Antipsychotic effect of the alpha–3 subunit selective benzodiazepine agonist ELB139 in rats

ELB139 (1-(p-chlorphenyl)–4-piperidin–1-yl–1,5-dihydro-imidazo–2-on) is a novel agonist for the benzodiazepine binding site of GABA_A receptor with selectivity for the alpha–3 subunit. The compound has potent anxiolytic and anticonvulsant activity at doses not exhibiting side-effects. For further characterisation the effect of ELB139 was tested in the amphetamine-induced hyperactivity and the MK–801-induced psychosis model in rats. To get insight in the mechanism of antipsychotic activity, the effect was antagonized by the benzodiazepine antagonist flumazenil and dopamine and its metabolites were determined in striatum and PFC by microdialysis.

ELB139 showed an effect in both animal models of psychosis starting at 10mg/kg and being significant at 30mg/kg p.o.. Diazepam was not effective at an anxiolytic but non-sedative dose (1mg/kg i.p.). The antipsychotic effect of ELB139 was reversed by flumazenil. There was no effect on extracellular dopamine in striatum and PFC and only a slight increase of HVA and DOPAC.

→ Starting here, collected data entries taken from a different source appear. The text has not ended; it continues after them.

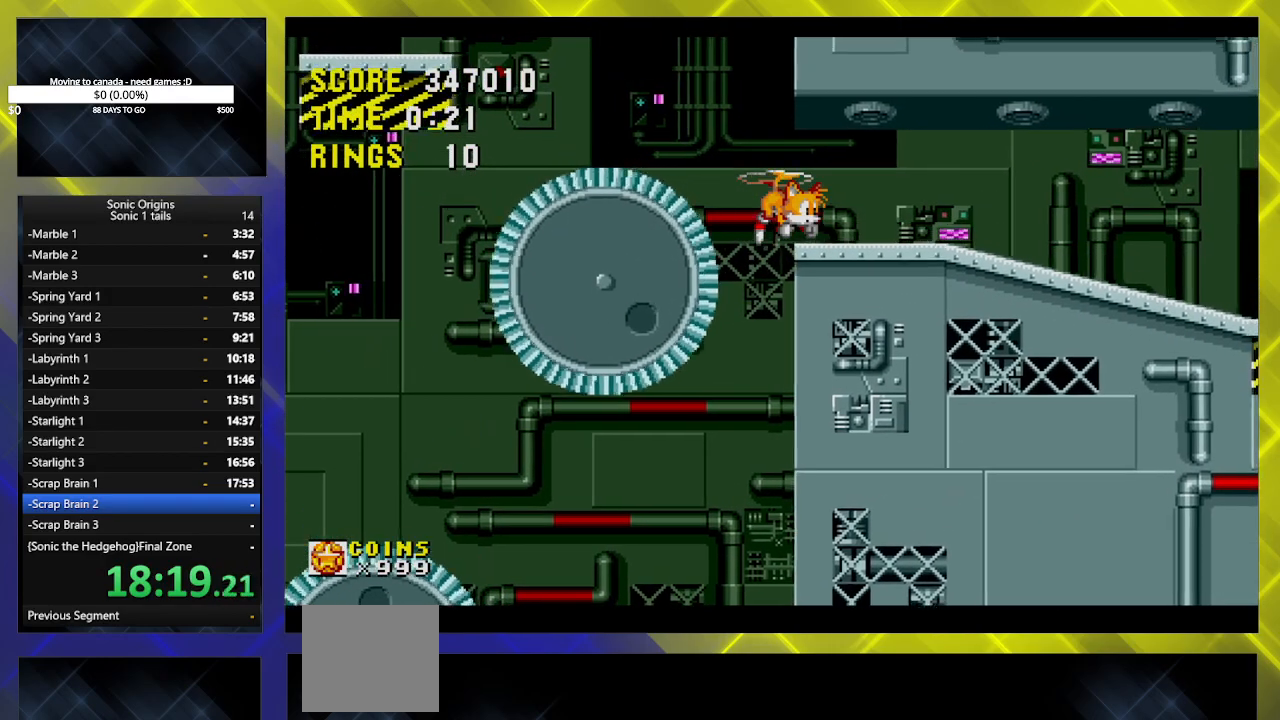
{"buttons": ["DPAD_DOWN"], "events": [[417, "DPAD_DOWN", "down"]]}
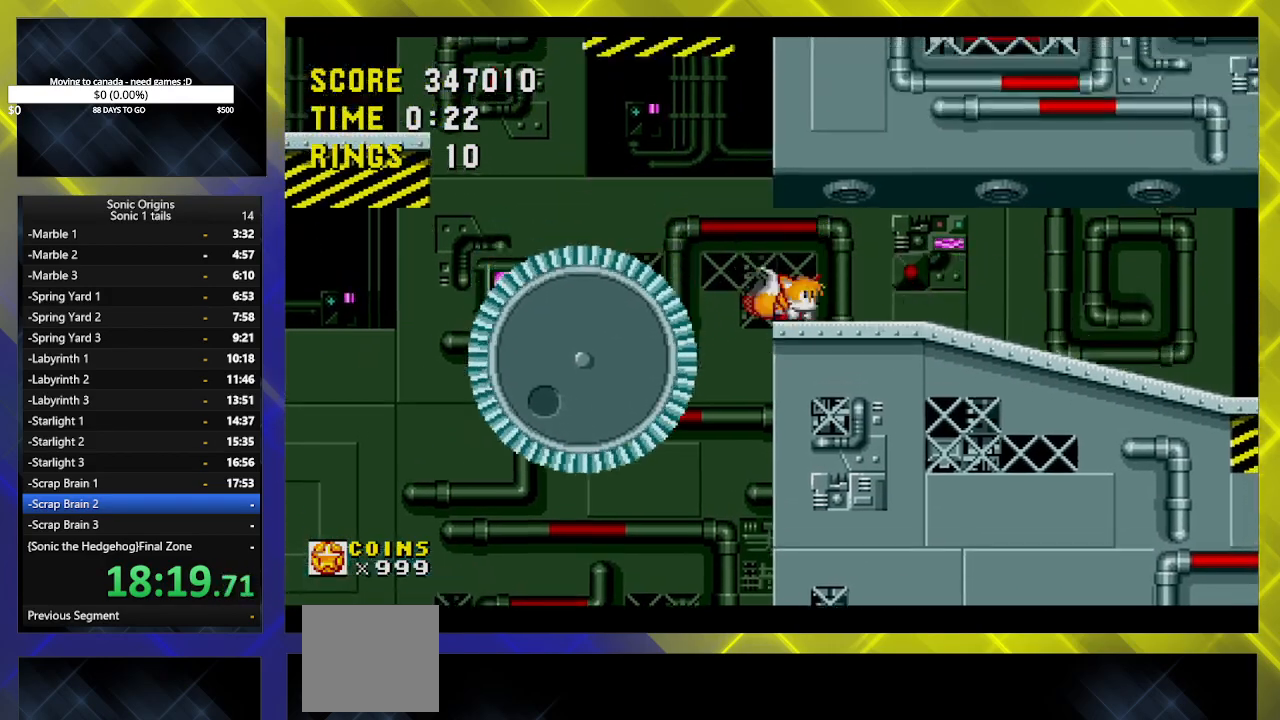
{"buttons": ["A", "DPAD_RIGHT"], "events": [[100, "B", "down"], [133, "B", "up"], [150, "A", "down"], [183, "A", "up"], [217, "B", "down"], [250, "B", "up"], [267, "A", "down"], [300, "A", "up"], [317, "B", "down"], [383, "A", "down"], [383, "DPAD_RIGHT", "down"], [417, "B", "up"], [417, "DPAD_DOWN", "up"]]}
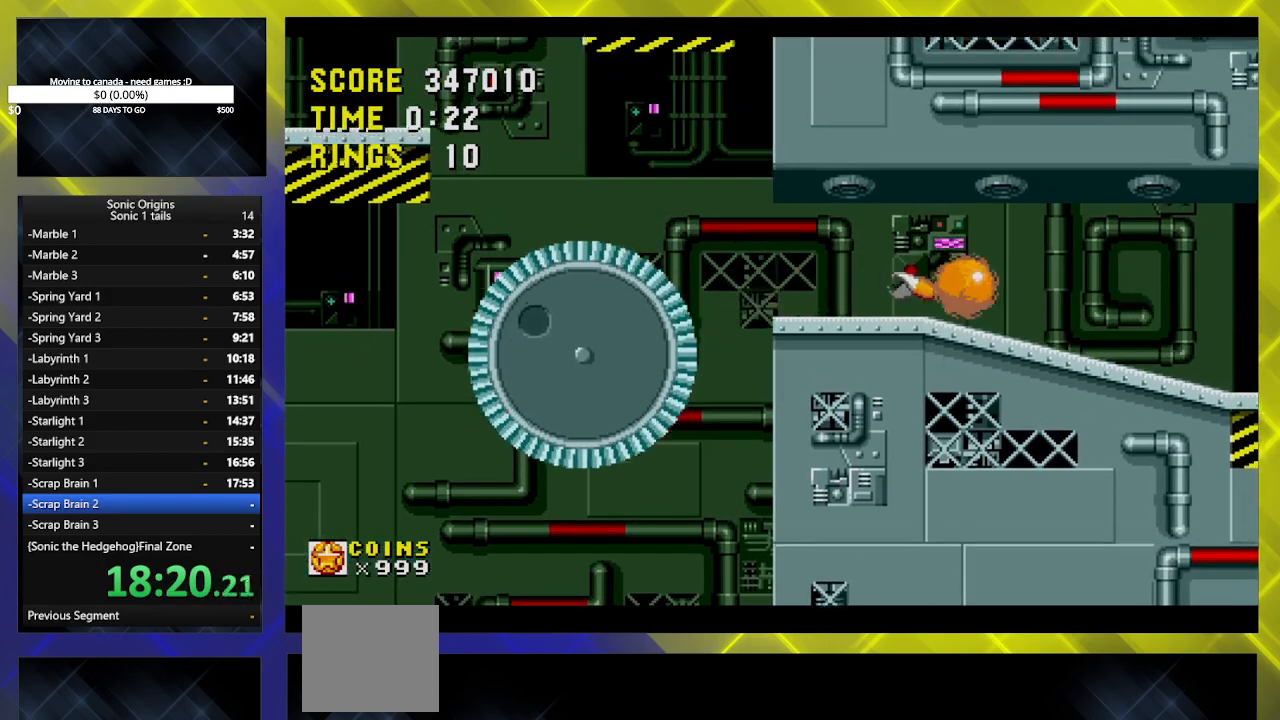
{"buttons": ["DPAD_DOWN"], "events": [[17, "A", "up"], [33, "DPAD_RIGHT", "up"], [167, "DPAD_DOWN", "down"]]}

The data indicate that alpha–3 containing GABA receptors may have an unexpected antipsychotic potential. As the pharmacological activity could be observed in the absence of relevant changes in the dopamine system, these data hint at ELB139 being an antipsychotic drug with a profile different from classical drugs. ELB139 is currently undergoing phase II clinical trials in anxiety patients.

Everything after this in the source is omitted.